Please report how many lines in the records below contain the word "springen", and give nothing else.

- _Records shown_

☆ ☆ ☆ ☆ ☆

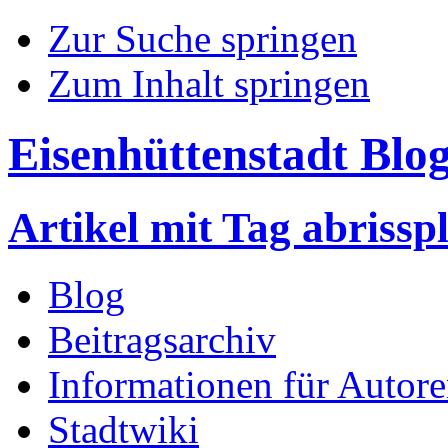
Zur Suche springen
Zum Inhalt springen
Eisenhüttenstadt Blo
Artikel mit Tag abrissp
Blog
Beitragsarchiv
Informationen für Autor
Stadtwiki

☆ ☆ ☆ ☆ ☆

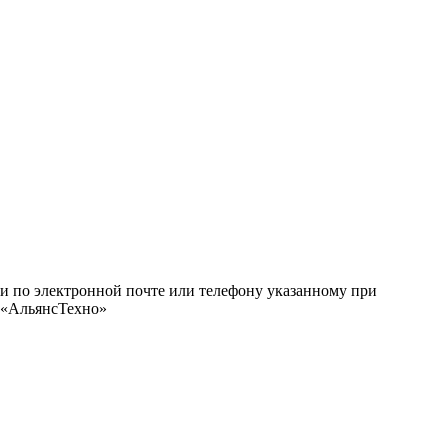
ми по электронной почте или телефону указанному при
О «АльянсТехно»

☆ ☆ ☆ ☆ ☆

- _Written response_
2